• Exercise
An exact copy of the records below is needed, with every picture left out.

• Study material
..........

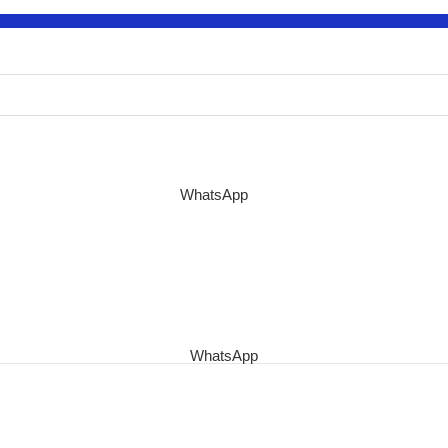
WhatsApp
WhatsApp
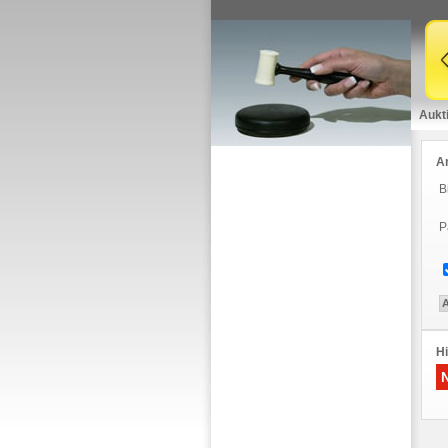
Aukt
A
B
P
Hi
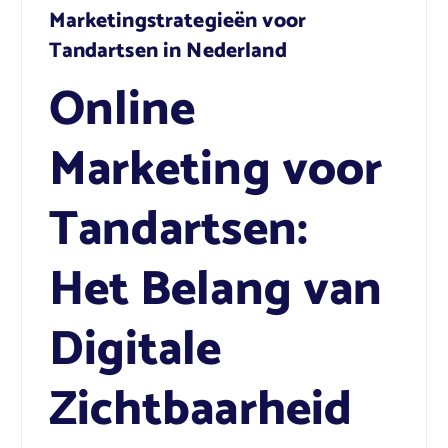
Marketingstrategieën voor
Tandartsen in Nederland
Online
Marketing voor
Tandartsen:
Het Belang van
Digitale
Zichtbaarheid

..........

• Response for this exercise
WhatsApp
WhatsApp
Aukt
A
B
P
Hi
Marketingstrategieën voor
Tandartsen in Nederland
Online
Marketing voor
Tandartsen:
Het Belang van
Digitale
Zichtbaarheid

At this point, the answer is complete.